If you want to read about this in greater detail and understand how SEND funding works, read Matt's post here

Ponder Points

  • How can/should the DfE calculate national banding and tariff values accurately and appropriately, to ensure that each local authority and placement has enough funding to ensure that each pupil’s needs are met? At the moment, the plan is to align these values to needs, and to a future set of national SEND standards that have yet to be defined. That’s all we know – what should the DfE bear in mind when calculating?
  • What assurances and transparency should the DfE give to confirm that national banding and tariff values will be driven by the true cost of provision for disabled children and young people? Many will be suspicious that a national banding and tariff system gives the government an excellent chance to cut costs without oversight or accountability, with children and young people with SEND paying the real price. The DfE can address these concerns, if they want to.
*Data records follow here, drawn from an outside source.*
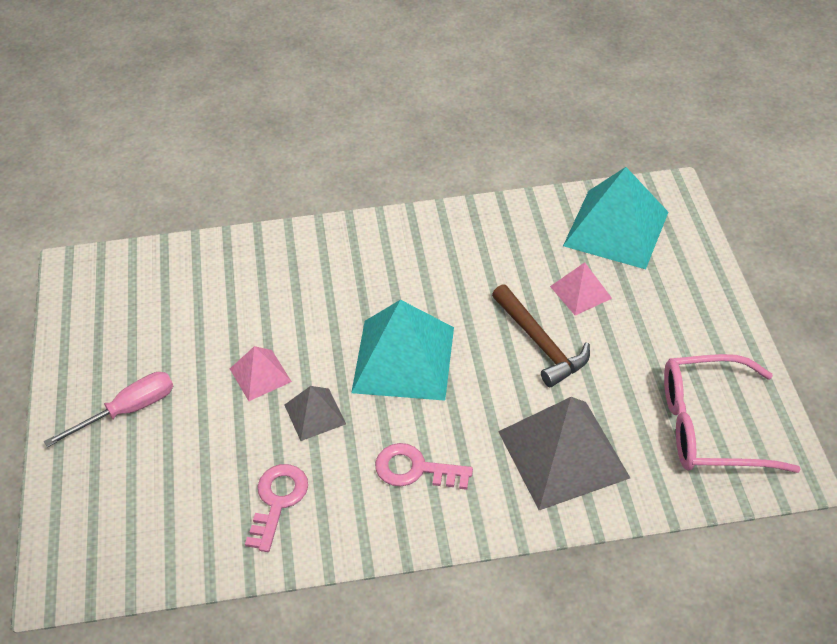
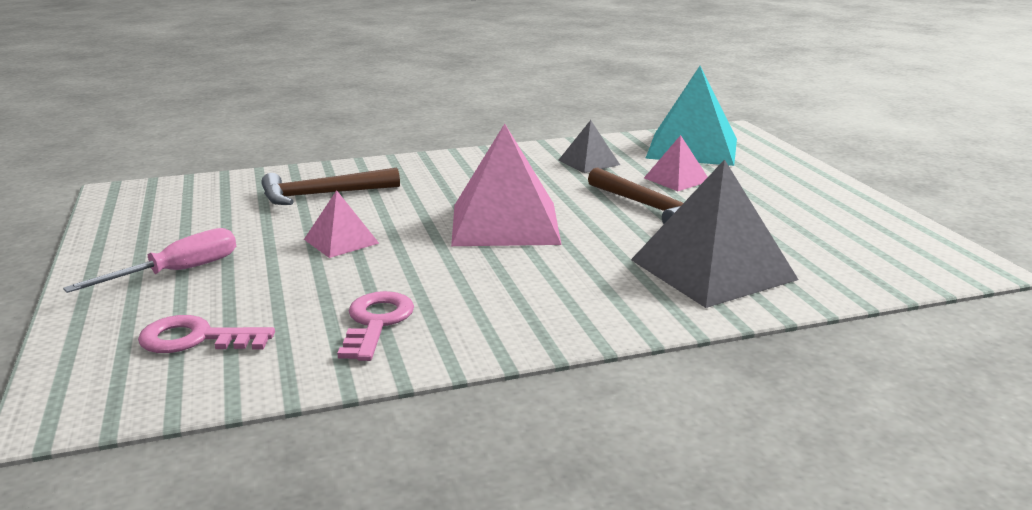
camera: 10 degrees left, 25 degrees down
(250, 291) = (322, 195): none -> brown hammer
(314, 414) = (411, 261): grey pyramid -> grey pyramid (588, 162)
(403, 359) = (505, 223): turquoise pyramid -> pink pyramid
(415, 469) = (544, 290): pink key -> pink key (196, 339)
(709, 426) = (861, 243): pink glasses -> none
  • How should national banding and tariffs be calculated and applied in situations where children and young people have multiple types of SEND? (For example, children with FASD whose needs may include communication, social, and physical disabilities). Many (of the least successful) banding systems in use today map a single type of need to a single funding band. The needs of real children and young people with SEND don’t often work that way. When placements fail, it’s sometimes because secondary needs aren’t met, rather than primary needs. What should the DfE’s plan be here?
  • What process should the DfE use to revise and update national banding and tariffs over time, as the underlying costs of provision change? A common weakness of current LA systems is that band values don’t often get updated over time, meaning that the real value of funding gets eroded by inflation. This is a standard cost control measure used by LAs – how will the DfE assure people that they won’t do the same? 
  • How will a national banding and tariff process deal with genuine local differences? England’s 152 LAs differ hugely in size, population, geography, and salaries. An inflexible one-band-to-rule-them-all will buy much more provision in the Newcastle than it will in the Newbury. Provision costs will differ in rural Cumbria and urban London. What’s the best way to the DfE to factor in this variation?
  • How will a national banding and tariff process work in the independent and non-maintained specialist sector? While nobody should be weeping for the bottom line of profit-making or private equity-funded independent special schools, most schools in this sector aren’t profit-making. They support a very diverse range of education, health and social care needs with bespoke costs that don’t standardise easily. These schools are often the very last resort for highly vulnerable pupils who have nowhere else to go. 
  • What recourse will families, schools, and local authorities have if the DfE’s new system does not provide the correct level of funding to meet need? This is an accountability question that we touched on in a recent post. In the Green Paper, the DfE has announced that it intends to regulate the system. Here, it’d be regulating itself. Short of judicial review, what recourse should people have if the DfE don’t deliver?
  • What information does the DfE need to provide to demonstrate that it has the capacity to implement this type of change effectively? There is currently little evidence to suggest that they do. If it took them 2.5 years to knock out a Green Paper, how confident are you that the DfE can completely redesign the core of a neglected nuclear reactor (SEND system) while it’s melting down, without causing mass casualties?